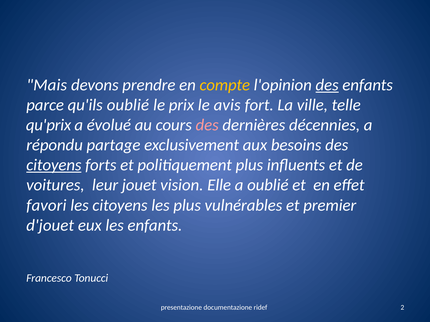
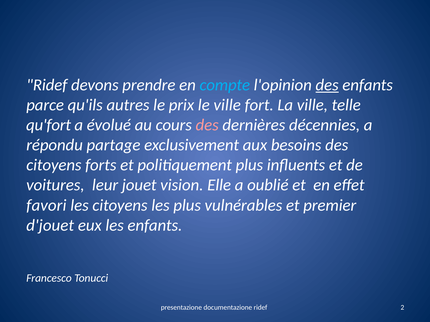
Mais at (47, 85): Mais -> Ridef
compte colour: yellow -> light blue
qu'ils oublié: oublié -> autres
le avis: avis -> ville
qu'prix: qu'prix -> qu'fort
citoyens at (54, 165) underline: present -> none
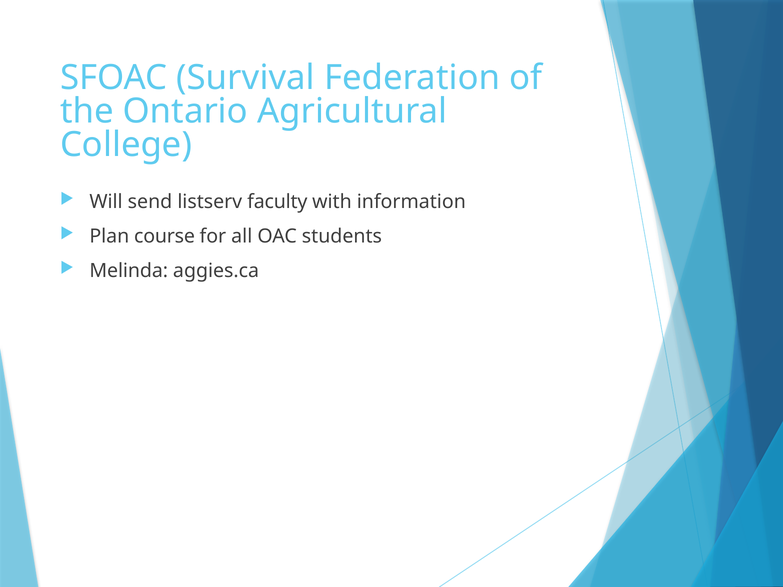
|---|
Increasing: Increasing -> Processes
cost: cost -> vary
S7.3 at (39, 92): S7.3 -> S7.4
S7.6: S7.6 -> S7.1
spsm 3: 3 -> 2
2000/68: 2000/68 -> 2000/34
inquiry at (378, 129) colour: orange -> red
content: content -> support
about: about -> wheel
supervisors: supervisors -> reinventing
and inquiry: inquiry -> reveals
|---|
§ やること
「Increasing: Increasing -> Processes」を含む行から「and inquiry: inquiry -> reveals」を含む行まで(両端の行も含む)を、「supervisors」を「managers」に置き換えて書き直すこと。ほかは一切変えず、その範囲の行だけを示す。

§ 正解
Increasing: Increasing -> Processes
cost: cost -> vary
S7.3 at (39, 92): S7.3 -> S7.4
S7.6: S7.6 -> S7.1
spsm 3: 3 -> 2
2000/68: 2000/68 -> 2000/34
inquiry at (378, 129) colour: orange -> red
content: content -> support
about: about -> wheel
managers: managers -> reinventing
and inquiry: inquiry -> reveals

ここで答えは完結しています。